Biomimetic synthesis of C3N4/TiO2/Ag nanosheet composites with high visible-light photocatalytic performance

Abstract

In order to more efficiently utilize solar energy, semiconductor-based nanocomposites with high visible-light responses have attracted much interest in recent years. In this study, a C₃N₄/TiO₂/Ag nanosheet with a high visible-light photocatalytic performance has been synthesized via a biomimetic strategy under mild conditions. Firstly, TiO₂ nanoparticles (NPs) about 10 nm in diameter are loaded on a C₃N₄ nanosheet by the arginine-enabled biomimetic mineralization. Then, Ag NPs about 5 nm in size nucleate and grow on the TiO₂ surface using 3-(3,4-dihydroxyphenyl)propionic acid as an anchor and a reducer to form the TiO₂–Ag heterojunction. The resultant C₃N₄/TiO₂/Ag nanosheet exhibits significantly higher photoelectric conversion efficiency and photodegradation activity than pure C₃N₄ and C₃N₄/TiO₂ under visible-light irradiation. Moreover, the loading amount of Ag nanocrystals can be readily regulated by changing the AgNO₃ concentration. Both TiO₂ and Ag play critical roles for the enhanced photocatalytic activity of C₃N₄/TiO₂/Ag nanosheets.
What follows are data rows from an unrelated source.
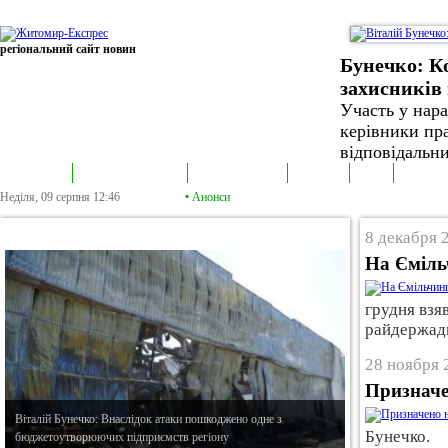
регіональний сайт новин
Бунечко: К
захисників 
Участь у нар
керівники пра
відповідальни
В епіцентрі
Громадська трибуна
Колонка політика
Екслюзив
Відео
Фотонов
Неділя, 09 серпня
12:46
•
Анонси
•
В епіцентрі
8 декабря 
На Єміль
грудня взя
райдержадм
28 ноября 
Призначе
Віталій Бунечко: Внаслідок атаки пошкоджено одне з
Бунечко.
бюджетоутворюючих підприємств регіону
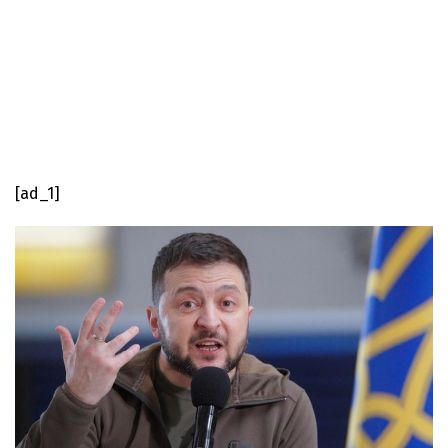
[ad_1]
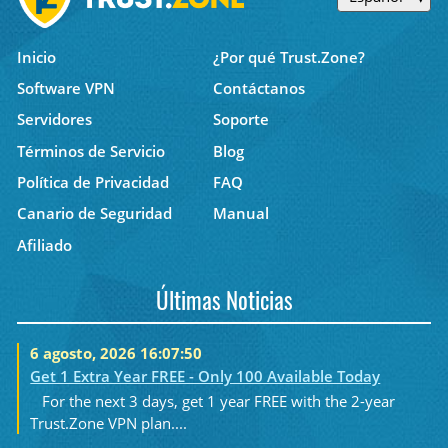
Inicio
¿Por qué Trust.Zone?
Software VPN
Contáctanos
Servidores
Soporte
Términos de Servicio
Blog
Política de Privacidad
FAQ
Canario de Seguridad
Manual
Afiliado
Últimas Noticias
6 agosto, 2026 16:07:50
Get 1 Extra Year FREE - Only 100 Available Today
For the next 3 days, get 1 year FREE with the 2-year
Trust.Zone VPN plan....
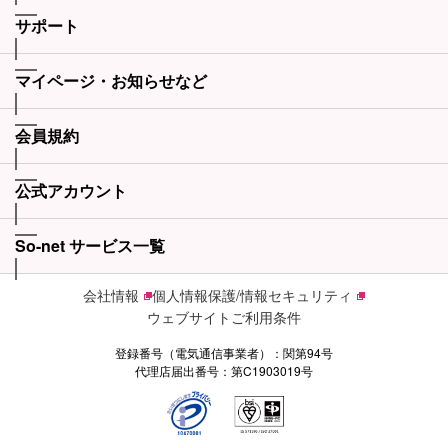
サポート
マイページ・お知らせなど
会員規約
公式アカウント
So-net サービス一覧
会社情報
個人情報保護/情報セキュリティ
ウェブサイトご利用条件
登録番号（電気通信事業者）：関第94号
代理店届出番号：第C1903019号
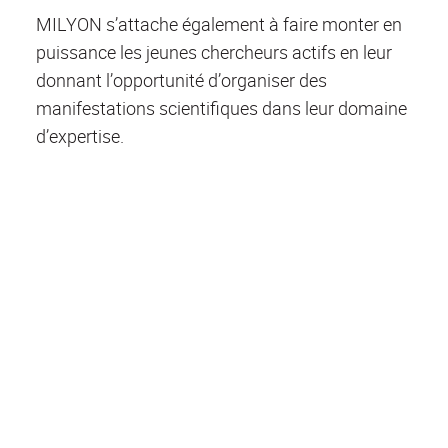
MILYON s’attache également à faire monter en
puissance les jeunes chercheurs actifs en leur
donnant l’opportunité d’organiser des
manifestations scientifiques dans leur domaine
d’expertise.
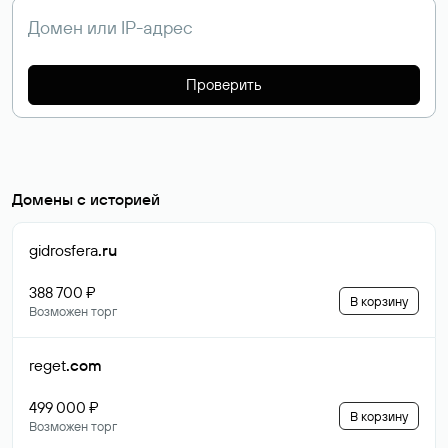
Проверить
Домены с историей
gidrosfera
.ru
388 700 ₽
В корзину
Возможен торг
reget
.com
499 000 ₽
В корзину
Возможен торг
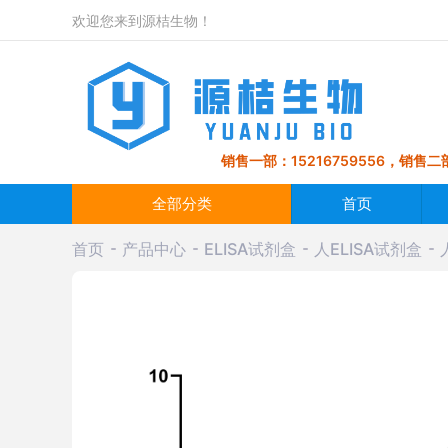
欢迎您来到源桔生物！
销售一部：15216759556，销售二部
全部分类
首页
首页
产品中心
ELISA试剂盒
人ELISA试剂盒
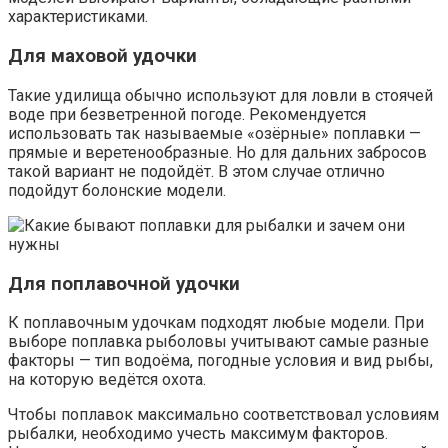
характеристиками.
Для маховой удочки
Такие удилища обычно используют для ловли в стоячей
воде при безветренной погоде. Рекомендуется
использовать так называемые «озёрные» поплавки —
прямые и веретенообразные. Но для дальних забросов
такой вариант не подойдёт. В этом случае отлично
подойдут болонские модели.
Для поплавочной удочки
К поплавочным удочкам подходят любые модели. При
выборе поплавка рыболовы учитывают самые разные
факторы — тип водоёма, погодные условия и вид рыбы,
на которую ведётся охота.
Чтобы поплавок максимально соответствовал условиям
рыбалки, необходимо учесть максимум факторов.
The band match of TiO₂ with C₃N₄ is in favour of the separation of photo-generated carriers in C₃N₄, and the surface plasmon resonance effect of Ag nanocrystals induces the electron excitation in TiO₂ NPs under visible light. This study offers a facile approach for the cost-effective and environmentally benign synthesis of high-efficiency photocatalysts.